■ Tasks to carry out
**a)** Transcribe the passage of the WeWork article below, starting at "10 Wild Things" and ending at "name to WeCompany.".
**b)** Extend the article on Adam Neumann and WeWork below, picking up right after its final sentence.

10 Wild Things You Didn’t Know About Adam Neumann, Ex-CEO at WeWork

What a couple of weeks it’s been for office space provider WeWork and its eccentric ex-CEO Adam Neumann. Gone are the days of a $47bn valuation and being on the edge of IPO, and in are a string of revelations about odd personal behaviour, major questions about the company’s business competence, and an ousting from the very organisation he founded.

The story in brief: as WeWork was about to go public, it released a whole host of documentation, revealing that Neumann was renting his own buildings to WeCompany, that he secured loans from WeCompany, and that he earned $6m in naming rights when WeWork changed its name to WeCompany.

■ Information shown
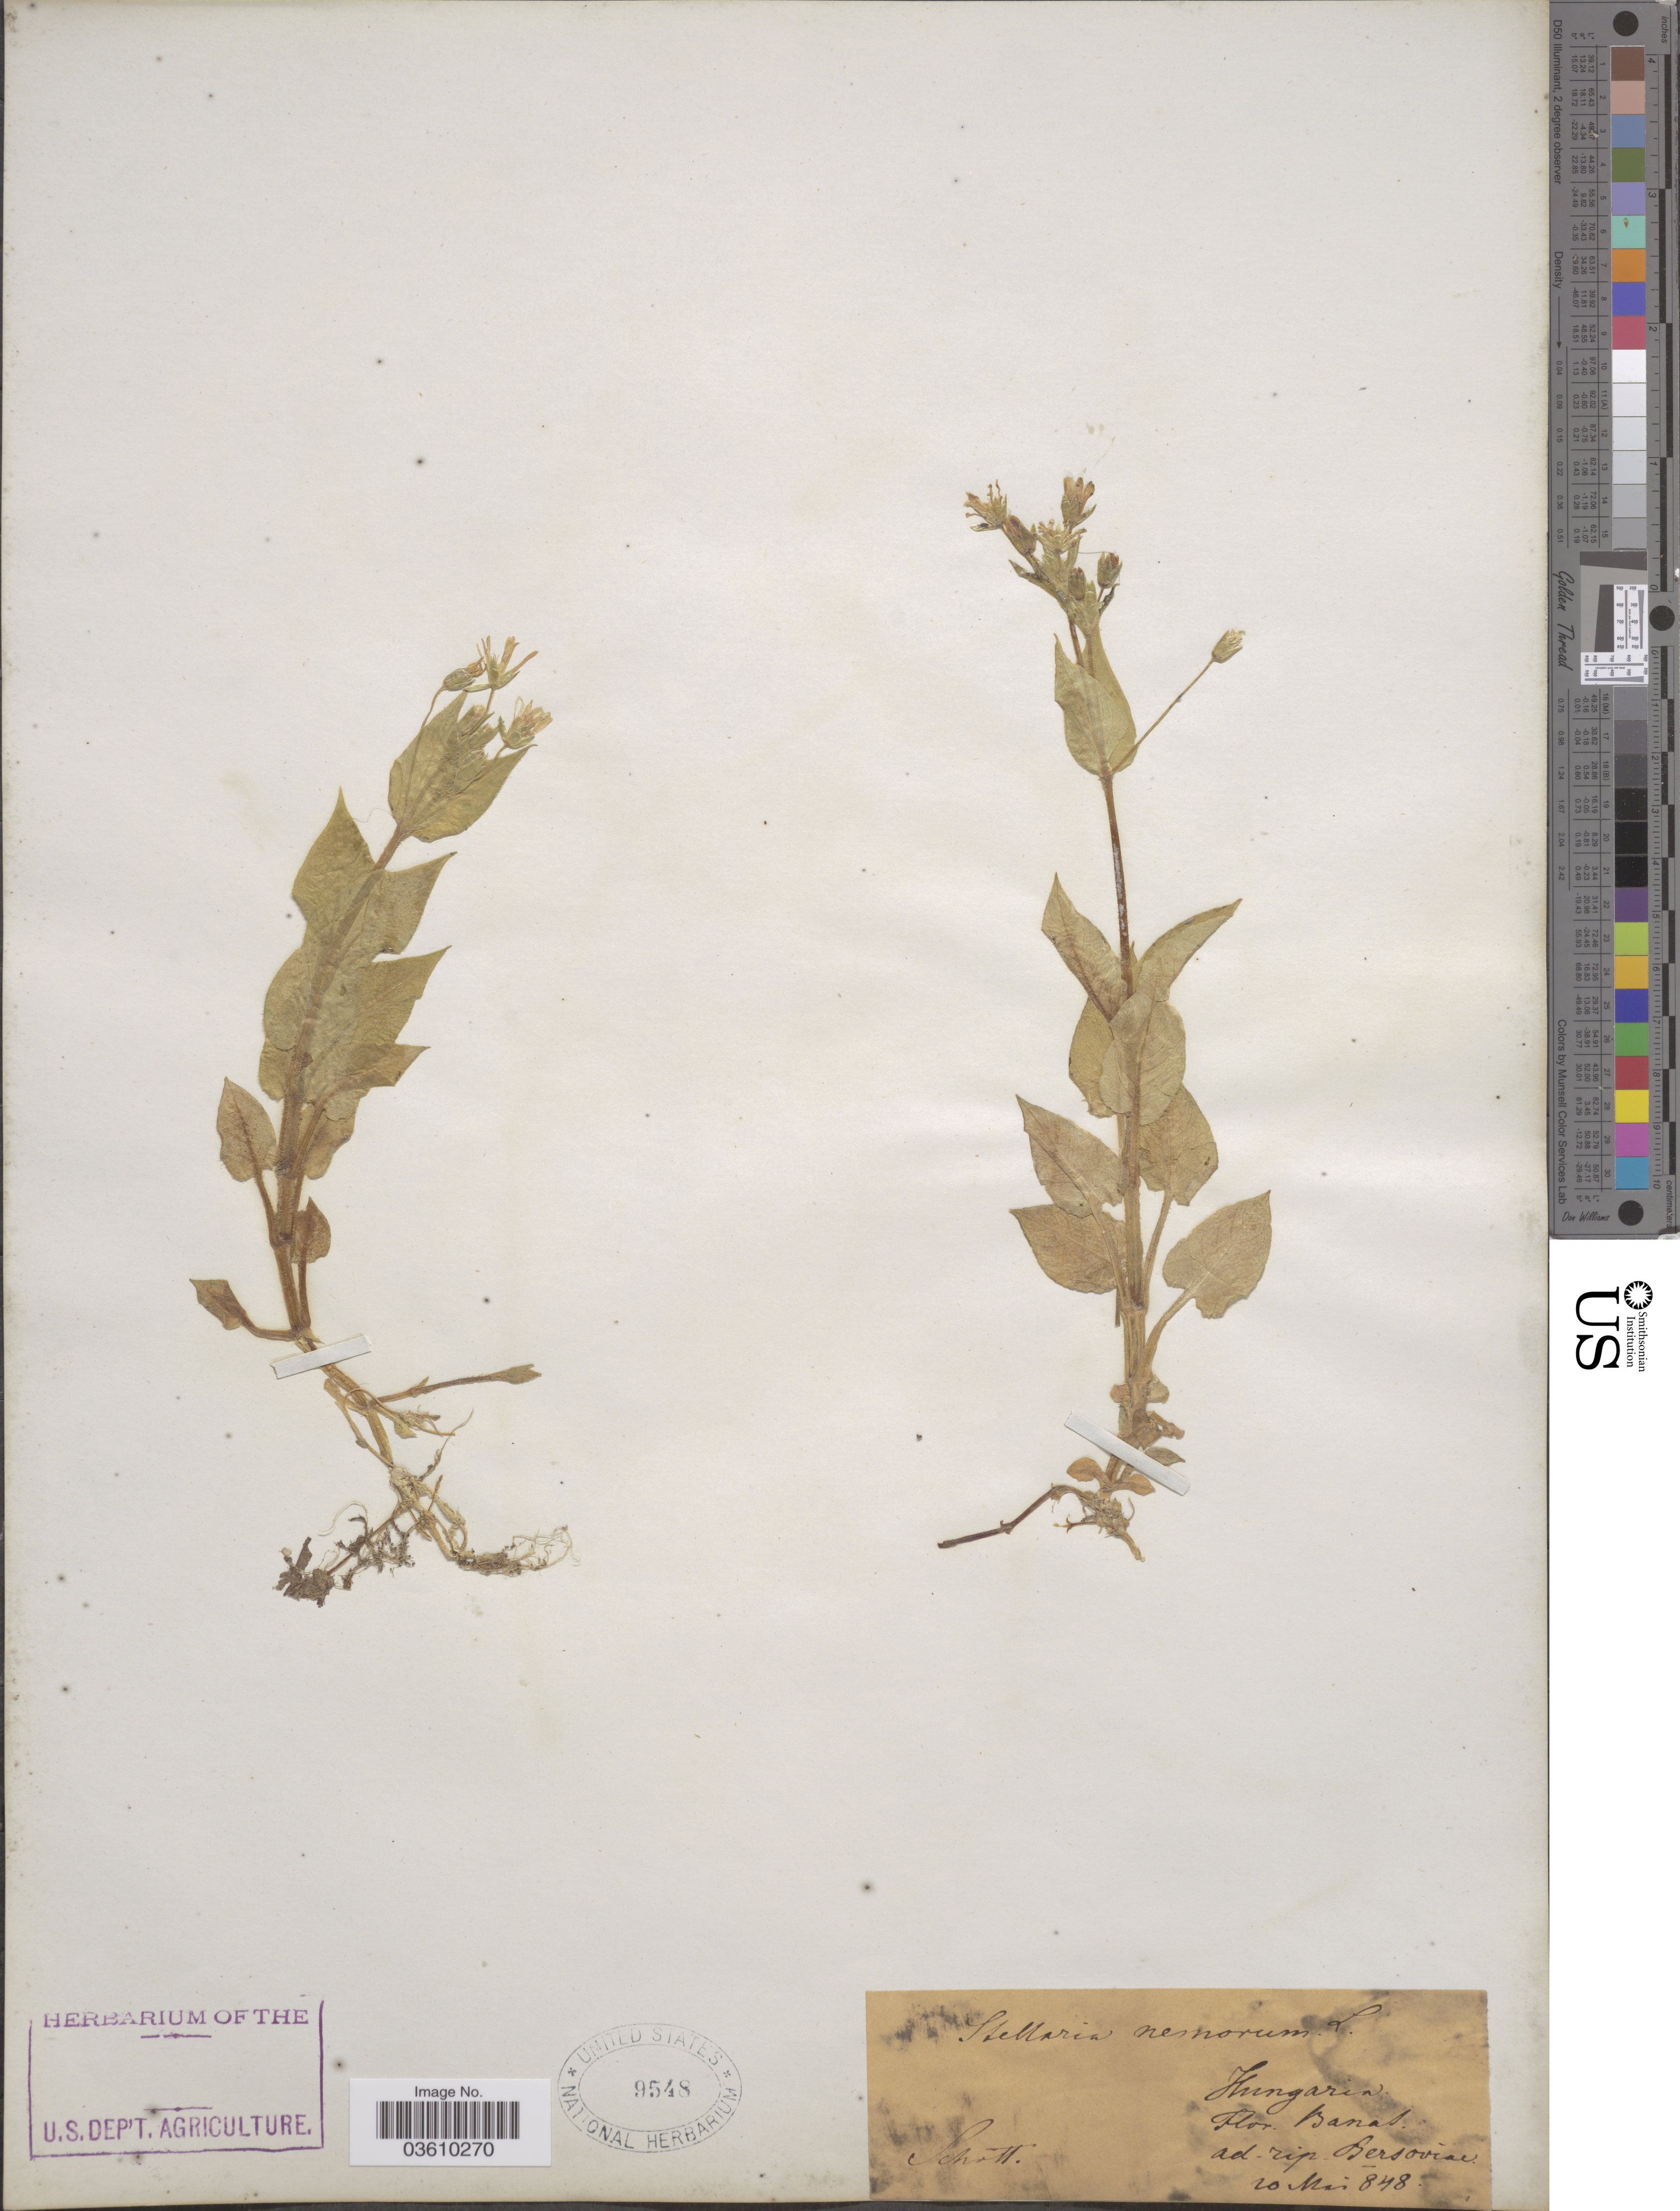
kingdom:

■ Results
**a)**
10 Wild Things You Didn’t Know About Adam Neumann, Ex-CEO at WeWork

What a couple of weeks it’s been for office space provider WeWork and its eccentric ex-CEO Adam Neumann. Gone are the days of a $47bn valuation and being on the edge of IPO, and in are a string of revelations about odd personal behaviour, major questions about the company’s business competence, and an ousting from the very organisation he founded.

The story in brief: as WeWork was about to go public, it released a whole host of documentation, revealing that Neumann was renting his own buildings to WeCompany, that he secured loans from WeCompany, and that he earned $6m in naming rights when WeWork changed its name to WeCompany.

**b)**
Alarm bells were already ringing when it emerged that Neumann had cashed out “at least $700m via sales” before the initial public offering — which the Wall Street Journal said was “an unusually large sum” as founders “typically wait for the IPO to monetize their holdings.” Similarly, just before the fateful IPO attempt, We Company set up a new corporate structure that would have allowed Neumann to shift the tax burden on future profits to shareholders.

And he’s been slammed. Everywhere. “The commercial real-estate giant’s fundamental problem is not that it had an entitled, hard-partying, apparently self-dealing egomaniac as its head,” comments Business Insider.

“Its core trouble is that it has a business model that just doesn’t work.”

And this: “WeWork is a cautionary tale of what happens when greedy early investors purposely close their eyes to the erratic behaviour and questionable business practices of a charismatic founder,” says the usually restrained Forbes.

“This is a story of greed, arrogance and the unequivocal dismissal of the average investor and employees.”

WeWork’s valuation collapsed by $30bn, and earlier this week, Neumann resigned.

But hey — Forbes adds his net worth is still sat at $2.2bn, and he’s still with The We Company as a non-Executive Director.

Here are some more juicy tidbits about Adam Neumann.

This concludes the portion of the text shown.